REQUIRED TASKS:
1. From the thread on summarizing documents with search engines, return the part that opens with the words containing "Is it possible" and closes with "or TD-IDF representation).", character for character.
2. Edit the part of the entries that opens with the line containing "genus: Exidia" and closes with the line containing "genus: Spilopera", including both of those lines, so that "common name" becomes "vernacular name" while everything else stays unchanged. Return only those lines.

PAGE EXTRACT:
^^^^
0

Is it possible to create a summary of a large document using some out-of-the-box search engines, like Lucene, Solr or Sphinx and search documents most relevant to a query?

I don't need to search inside the document or create a snippet. Just get 5 documents best matching the query.

Update. More specifically I don't want an engine to keep the whole document, but only it's "summary" (you may call it index information or TD-IDF representation).

Denis Kulagin
  • 8,472
  • 17
  • 60
  • 129
  • 1
    I'm no expert on those systems but unless you provide some definition of what the summary should look like how should those systems know where to look for matches? I'd either provide some summary field that is searched or do a query on the entire document. – Thomas Feb 15 '17 at 16:23
  • 1
    in general - yes, you could apply some techiniques, but i think your question is very broad, could you be a little bit more specific? – Mysterion Feb 15 '17 at 16:42
  • Updated the question. – Denis Kulagin Feb 15 '17 at 16:50
  • Well most such engines will use an Inverted index. Well know Sphinx does anyway. It creates this special index (which is kind of the term frequency), and doesn't (by default) store the raw text. Can drastically cut down the size of the index by excluding popular words (think 'the') via stopwords. Otherwise your statements 'dont need to search inside' and 'best matching the query' seem contradictory, how can find best matching, without searching the document text?? – barryhunter Feb 15 '17 at 17:43

3 Answers3

1

Basically, if you want to have summarization feature - there are plenty of ways to do it, for example TextRank, big article on the wiki, tons of implementation available in NTLK, and others. However, it will not help you with the querying, you will need to index it anyway somewhere.
^^^^
SUPPLIED DATA:

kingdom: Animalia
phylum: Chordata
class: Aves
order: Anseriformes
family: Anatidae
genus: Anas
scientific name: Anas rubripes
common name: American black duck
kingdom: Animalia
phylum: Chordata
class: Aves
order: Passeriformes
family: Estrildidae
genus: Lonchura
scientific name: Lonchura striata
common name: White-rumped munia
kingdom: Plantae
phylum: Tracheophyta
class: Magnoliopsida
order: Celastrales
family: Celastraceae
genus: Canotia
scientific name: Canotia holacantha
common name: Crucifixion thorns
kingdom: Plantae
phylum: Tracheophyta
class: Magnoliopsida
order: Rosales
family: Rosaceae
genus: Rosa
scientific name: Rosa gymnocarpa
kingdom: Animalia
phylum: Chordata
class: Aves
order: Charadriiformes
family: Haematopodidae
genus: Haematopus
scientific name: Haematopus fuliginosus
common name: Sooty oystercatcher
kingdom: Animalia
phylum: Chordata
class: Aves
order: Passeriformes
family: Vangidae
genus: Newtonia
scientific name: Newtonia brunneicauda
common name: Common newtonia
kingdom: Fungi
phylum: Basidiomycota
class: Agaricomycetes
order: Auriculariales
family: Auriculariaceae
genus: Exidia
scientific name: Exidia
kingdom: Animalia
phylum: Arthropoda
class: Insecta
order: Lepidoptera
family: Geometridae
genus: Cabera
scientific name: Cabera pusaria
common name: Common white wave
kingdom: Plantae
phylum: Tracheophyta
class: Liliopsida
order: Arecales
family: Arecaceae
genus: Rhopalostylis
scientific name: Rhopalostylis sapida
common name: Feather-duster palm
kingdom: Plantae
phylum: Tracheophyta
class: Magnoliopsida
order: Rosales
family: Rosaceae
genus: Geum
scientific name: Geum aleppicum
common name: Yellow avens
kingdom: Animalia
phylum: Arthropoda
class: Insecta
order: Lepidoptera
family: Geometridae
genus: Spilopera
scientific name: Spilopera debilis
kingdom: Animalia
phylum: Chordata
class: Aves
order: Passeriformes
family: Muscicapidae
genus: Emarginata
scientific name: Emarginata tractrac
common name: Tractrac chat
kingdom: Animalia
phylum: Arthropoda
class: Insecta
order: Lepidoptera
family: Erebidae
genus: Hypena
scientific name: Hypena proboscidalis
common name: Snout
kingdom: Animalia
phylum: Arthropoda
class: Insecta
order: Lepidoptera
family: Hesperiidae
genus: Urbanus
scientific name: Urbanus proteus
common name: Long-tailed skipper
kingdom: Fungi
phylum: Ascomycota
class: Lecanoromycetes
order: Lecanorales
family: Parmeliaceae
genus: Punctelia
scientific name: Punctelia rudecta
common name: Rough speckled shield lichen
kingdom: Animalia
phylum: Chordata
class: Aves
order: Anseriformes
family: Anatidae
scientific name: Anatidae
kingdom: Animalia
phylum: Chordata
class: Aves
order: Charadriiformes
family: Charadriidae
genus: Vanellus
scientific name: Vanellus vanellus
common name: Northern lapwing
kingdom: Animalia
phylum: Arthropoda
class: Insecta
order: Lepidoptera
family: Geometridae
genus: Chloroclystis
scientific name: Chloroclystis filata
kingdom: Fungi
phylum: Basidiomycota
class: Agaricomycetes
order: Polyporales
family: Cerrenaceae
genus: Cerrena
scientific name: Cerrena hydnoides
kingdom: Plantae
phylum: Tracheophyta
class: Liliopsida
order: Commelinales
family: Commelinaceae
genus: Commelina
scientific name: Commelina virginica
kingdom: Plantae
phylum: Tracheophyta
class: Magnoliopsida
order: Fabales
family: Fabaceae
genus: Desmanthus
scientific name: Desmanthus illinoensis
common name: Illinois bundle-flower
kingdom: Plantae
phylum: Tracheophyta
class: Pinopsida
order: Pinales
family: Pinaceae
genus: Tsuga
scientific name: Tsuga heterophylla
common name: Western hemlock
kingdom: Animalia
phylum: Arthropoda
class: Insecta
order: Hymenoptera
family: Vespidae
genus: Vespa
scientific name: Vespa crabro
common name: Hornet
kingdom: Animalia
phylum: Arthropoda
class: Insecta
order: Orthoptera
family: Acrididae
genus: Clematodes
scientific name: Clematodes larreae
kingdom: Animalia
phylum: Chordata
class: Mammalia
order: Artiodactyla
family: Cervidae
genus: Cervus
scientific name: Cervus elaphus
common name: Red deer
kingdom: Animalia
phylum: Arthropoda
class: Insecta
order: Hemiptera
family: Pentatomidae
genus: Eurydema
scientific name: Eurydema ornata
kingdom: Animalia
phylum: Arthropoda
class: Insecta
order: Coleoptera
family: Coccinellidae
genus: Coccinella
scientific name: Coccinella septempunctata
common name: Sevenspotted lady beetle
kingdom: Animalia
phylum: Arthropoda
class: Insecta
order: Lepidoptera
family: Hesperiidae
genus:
^^^^
LIST OF SOLUTIONS:
1.
Is it possible to create a summary of a large document using some out-of-the-box search engines, like Lucene, Solr or Sphinx and search documents most relevant to a query?

I don't need to search inside the document or create a snippet. Just get 5 documents best matching the query.

Update. More specifically I don't want an engine to keep the whole document, but only it's "summary" (you may call it index information or TD-IDF representation).

2.
genus: Exidia
scientific name: Exidia
kingdom: Animalia
phylum: Arthropoda
class: Insecta
order: Lepidoptera
family: Geometridae
genus: Cabera
scientific name: Cabera pusaria
vernacular name: Common white wave
kingdom: Plantae
phylum: Tracheophyta
class: Liliopsida
order: Arecales
family: Arecaceae
genus: Rhopalostylis
scientific name: Rhopalostylis sapida
vernacular name: Feather-duster palm
kingdom: Plantae
phylum: Tracheophyta
class: Magnoliopsida
order: Rosales
family: Rosaceae
genus: Geum
scientific name: Geum aleppicum
vernacular name: Yellow avens
kingdom: Animalia
phylum: Arthropoda
class: Insecta
order: Lepidoptera
family: Geometridae
genus: Spilopera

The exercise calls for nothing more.